===== Texto da página =====

Estimulados pelo sucesso da extrema direita, os partidos tradicionais viraram-se para a direita. Por exemplo, adotaram muitas das suas posições sobre a questão judaica, o que permitiu aos fascistas tornarem-se ainda mais endurecidos e, ao mesmo tempo, tornou-os salonfähig (aceitáveis). Isto empurrou os partidos tradicionais ainda mais para a direita, e assim por diante. Uma perigosa espiral de direitização estava em curso.

Após algumas dúvidas, a classe dominante de vários países optou decididamente pelo fascismo. Quando o partido de Mussolini praticamente não tinha apoiadores, recebeu forte apoio financeiro de grandes proprietários de terras e industriais proeminentes. Oficiais do Exército treinaram os Camisas Negras e dirigiram operações paramilitares. As autoridades do exército forneceram armas e fizeram com que o jornal do partido fascista fosse distribuído entre as tropas. Este apoio aumentou o número dos seus membros de 20.000 para 248.000 em dois anos, de modo que em 1922 as condições para uma tomada do poder já estavam reunidas. Durante este período, o exército e a gendarmaria também foram consideravelmente reforçados, o que serviria para consolidar o fascismo após a tomada do poder.

=====

→ O que fazer
Consegue escrever a continuação do texto sobre a ascensão do fascismo, a partir da última frase apresentada?

===== Registos listados =====

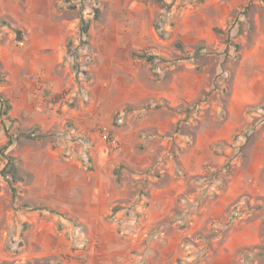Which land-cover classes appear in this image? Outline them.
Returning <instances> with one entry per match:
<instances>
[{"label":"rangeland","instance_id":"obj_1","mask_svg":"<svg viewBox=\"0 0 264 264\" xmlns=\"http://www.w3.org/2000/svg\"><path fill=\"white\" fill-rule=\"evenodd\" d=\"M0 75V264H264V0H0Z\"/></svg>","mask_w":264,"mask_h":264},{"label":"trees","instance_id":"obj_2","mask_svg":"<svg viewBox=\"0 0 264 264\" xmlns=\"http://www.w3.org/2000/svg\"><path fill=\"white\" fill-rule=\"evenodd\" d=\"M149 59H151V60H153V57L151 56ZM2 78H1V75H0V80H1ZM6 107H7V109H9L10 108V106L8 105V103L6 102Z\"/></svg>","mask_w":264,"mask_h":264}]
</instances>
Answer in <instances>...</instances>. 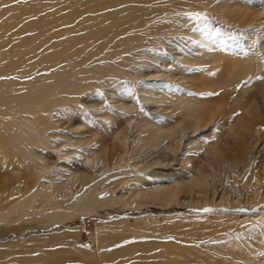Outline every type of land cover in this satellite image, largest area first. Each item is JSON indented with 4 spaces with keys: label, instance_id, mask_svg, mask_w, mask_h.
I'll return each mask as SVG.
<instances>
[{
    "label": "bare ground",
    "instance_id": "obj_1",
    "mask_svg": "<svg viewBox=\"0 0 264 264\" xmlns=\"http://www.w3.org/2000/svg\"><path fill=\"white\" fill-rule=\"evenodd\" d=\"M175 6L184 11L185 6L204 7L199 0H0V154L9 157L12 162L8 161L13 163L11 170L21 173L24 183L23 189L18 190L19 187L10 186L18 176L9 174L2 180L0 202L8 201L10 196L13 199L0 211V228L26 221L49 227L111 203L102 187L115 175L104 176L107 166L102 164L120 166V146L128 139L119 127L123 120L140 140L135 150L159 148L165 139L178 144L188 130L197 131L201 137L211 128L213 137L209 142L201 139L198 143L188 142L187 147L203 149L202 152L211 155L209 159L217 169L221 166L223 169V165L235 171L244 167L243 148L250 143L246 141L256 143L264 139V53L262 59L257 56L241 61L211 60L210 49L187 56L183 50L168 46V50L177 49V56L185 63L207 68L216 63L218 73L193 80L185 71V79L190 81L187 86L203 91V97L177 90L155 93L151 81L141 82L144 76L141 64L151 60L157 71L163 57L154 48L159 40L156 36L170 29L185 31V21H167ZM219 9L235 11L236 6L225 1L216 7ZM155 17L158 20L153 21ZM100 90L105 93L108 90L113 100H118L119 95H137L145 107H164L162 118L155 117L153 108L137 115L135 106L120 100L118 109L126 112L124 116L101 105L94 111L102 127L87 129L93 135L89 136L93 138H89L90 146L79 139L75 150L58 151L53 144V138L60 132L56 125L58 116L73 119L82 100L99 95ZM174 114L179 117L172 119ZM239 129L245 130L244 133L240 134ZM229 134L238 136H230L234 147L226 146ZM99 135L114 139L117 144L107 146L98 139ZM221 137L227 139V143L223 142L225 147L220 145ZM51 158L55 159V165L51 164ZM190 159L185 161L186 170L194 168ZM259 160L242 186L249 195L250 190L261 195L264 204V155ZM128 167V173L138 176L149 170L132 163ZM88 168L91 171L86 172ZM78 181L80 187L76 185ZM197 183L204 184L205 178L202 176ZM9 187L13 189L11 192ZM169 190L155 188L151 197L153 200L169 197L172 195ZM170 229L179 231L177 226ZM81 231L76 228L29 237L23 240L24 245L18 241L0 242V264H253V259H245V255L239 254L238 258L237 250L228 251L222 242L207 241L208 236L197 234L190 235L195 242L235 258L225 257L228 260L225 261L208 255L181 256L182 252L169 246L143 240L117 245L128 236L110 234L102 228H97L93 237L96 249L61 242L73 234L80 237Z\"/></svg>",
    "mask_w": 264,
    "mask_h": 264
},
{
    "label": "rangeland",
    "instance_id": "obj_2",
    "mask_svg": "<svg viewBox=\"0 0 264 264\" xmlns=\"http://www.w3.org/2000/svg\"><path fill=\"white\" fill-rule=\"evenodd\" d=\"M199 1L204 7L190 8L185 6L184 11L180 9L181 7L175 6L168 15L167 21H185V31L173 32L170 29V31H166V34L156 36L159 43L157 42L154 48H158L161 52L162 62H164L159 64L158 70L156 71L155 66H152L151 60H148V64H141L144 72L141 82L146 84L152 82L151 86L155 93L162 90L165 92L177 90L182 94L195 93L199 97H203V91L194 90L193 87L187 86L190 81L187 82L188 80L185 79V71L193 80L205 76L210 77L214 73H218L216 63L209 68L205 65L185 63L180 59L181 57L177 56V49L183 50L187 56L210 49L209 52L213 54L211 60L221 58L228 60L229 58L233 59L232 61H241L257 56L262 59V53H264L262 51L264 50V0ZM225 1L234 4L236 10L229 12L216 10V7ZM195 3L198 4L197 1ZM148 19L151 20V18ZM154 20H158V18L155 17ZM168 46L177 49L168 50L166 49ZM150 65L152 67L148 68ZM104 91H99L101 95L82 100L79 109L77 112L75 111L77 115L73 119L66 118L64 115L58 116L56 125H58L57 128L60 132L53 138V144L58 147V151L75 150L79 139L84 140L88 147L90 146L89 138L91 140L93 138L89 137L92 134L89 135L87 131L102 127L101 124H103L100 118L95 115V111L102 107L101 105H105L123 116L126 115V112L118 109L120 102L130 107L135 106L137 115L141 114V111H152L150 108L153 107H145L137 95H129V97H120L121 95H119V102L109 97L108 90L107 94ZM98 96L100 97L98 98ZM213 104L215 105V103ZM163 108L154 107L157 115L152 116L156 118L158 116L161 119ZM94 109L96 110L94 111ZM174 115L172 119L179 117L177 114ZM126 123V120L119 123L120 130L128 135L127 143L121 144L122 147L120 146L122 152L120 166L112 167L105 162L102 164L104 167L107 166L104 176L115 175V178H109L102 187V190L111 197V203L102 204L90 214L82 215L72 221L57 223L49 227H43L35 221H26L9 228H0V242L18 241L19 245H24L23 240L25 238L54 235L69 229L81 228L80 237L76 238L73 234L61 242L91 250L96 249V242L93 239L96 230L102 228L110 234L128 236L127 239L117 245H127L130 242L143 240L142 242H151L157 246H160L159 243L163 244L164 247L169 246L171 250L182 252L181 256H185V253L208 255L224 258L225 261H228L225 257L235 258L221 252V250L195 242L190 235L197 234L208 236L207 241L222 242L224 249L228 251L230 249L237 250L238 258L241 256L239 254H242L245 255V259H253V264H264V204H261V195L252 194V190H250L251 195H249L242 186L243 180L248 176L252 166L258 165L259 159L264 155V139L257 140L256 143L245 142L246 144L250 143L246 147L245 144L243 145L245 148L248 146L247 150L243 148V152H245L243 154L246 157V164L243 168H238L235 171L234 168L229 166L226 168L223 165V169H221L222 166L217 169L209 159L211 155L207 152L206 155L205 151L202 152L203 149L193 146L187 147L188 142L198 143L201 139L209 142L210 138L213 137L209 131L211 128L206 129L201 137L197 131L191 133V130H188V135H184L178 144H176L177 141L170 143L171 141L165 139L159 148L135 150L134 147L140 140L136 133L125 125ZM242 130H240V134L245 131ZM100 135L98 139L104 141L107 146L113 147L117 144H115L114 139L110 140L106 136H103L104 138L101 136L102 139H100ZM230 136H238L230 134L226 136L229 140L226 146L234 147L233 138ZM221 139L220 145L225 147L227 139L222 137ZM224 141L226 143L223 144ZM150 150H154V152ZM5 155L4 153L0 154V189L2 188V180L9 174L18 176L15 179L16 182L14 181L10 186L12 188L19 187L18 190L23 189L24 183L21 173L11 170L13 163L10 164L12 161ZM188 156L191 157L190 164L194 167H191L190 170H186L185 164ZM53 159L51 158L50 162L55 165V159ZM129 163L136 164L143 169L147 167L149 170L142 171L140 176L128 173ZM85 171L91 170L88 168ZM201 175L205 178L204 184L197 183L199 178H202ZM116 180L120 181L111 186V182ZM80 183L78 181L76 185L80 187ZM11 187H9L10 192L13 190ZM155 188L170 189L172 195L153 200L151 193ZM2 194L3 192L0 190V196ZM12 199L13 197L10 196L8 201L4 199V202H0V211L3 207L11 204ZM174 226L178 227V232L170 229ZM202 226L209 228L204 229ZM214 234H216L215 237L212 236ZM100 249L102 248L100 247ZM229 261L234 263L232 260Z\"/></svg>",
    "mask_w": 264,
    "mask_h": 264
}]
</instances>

=====

→ Resposta à tarefa
Algo semelhante aconteceu na Alemanha. Depois de um golpe de Estado fracassado em 1923, o partido fascista de Hitler quase não teve apoiadores. Porém, aos poucos foi contando com significativo apoio financeiro da elite econômica, o que permitiu a Hitler estabelecer seu aparato partidário. Figuras proeminentes do mundo empresarial também lhe forneceram conselhos e ajuda para orientar o seu partido "na direção certa" e torná-lo "apto para assumir as responsabilidades do governo". O Tribunal Militar Internacional de Nuerenberg declarou em 1947: "A aspiração geral da comunidade empresarial era ver um líder forte chegar ao poder na Alemanha, que formaria um governo que permaneceria no poder por muito tempo."

O fascismo também teve forte aprovação e muito apoio estrangeiro. A classe dominante britânica considerava o comunismo um perigo maior do que o fascismo. Figuras como Hitler e Mussolini foram consideradas uma alternativa aceitável. Pouco depois do golpe de estado de Mussolini, o rei britânico concedeu-lhe a Ordem do Grande Comandante de Bath como recompensa pelos seus serviços prestados à contra-revolução.

Em 1927, Churchill elogiou muito o Duce: “Que homem! Ele roubou meu coração! Se eu fosse italiano, tenho a certeza de que teria estado inteiramente convosco desde o início até ao fim da vossa luta vitoriosa contra os apetites e paixões bestiais do leninismo. “Seu movimento prestou um serviço ao mundo inteiro.” Os proprietários de jornais de grande circulação como o Daily Mail e o Daily Express expressaram o seu claro apoio a Hitler e Mussolini e exigiram um “Hitler Britânico”.

Nos Estados Unidos, Hitler contou com o apoio de Henry Ford, o grande chefe de Ford, que foi um dos primeiros a apoiar o seu partido. O CEO da Shell também pertencia ao seu fã-clube. O empresário Prescott Bush, avô de George W. Bush, fez negócios com a Alemanha nazista até 1942, por isso foi parcialmente responsável pela ascensão do nazismo.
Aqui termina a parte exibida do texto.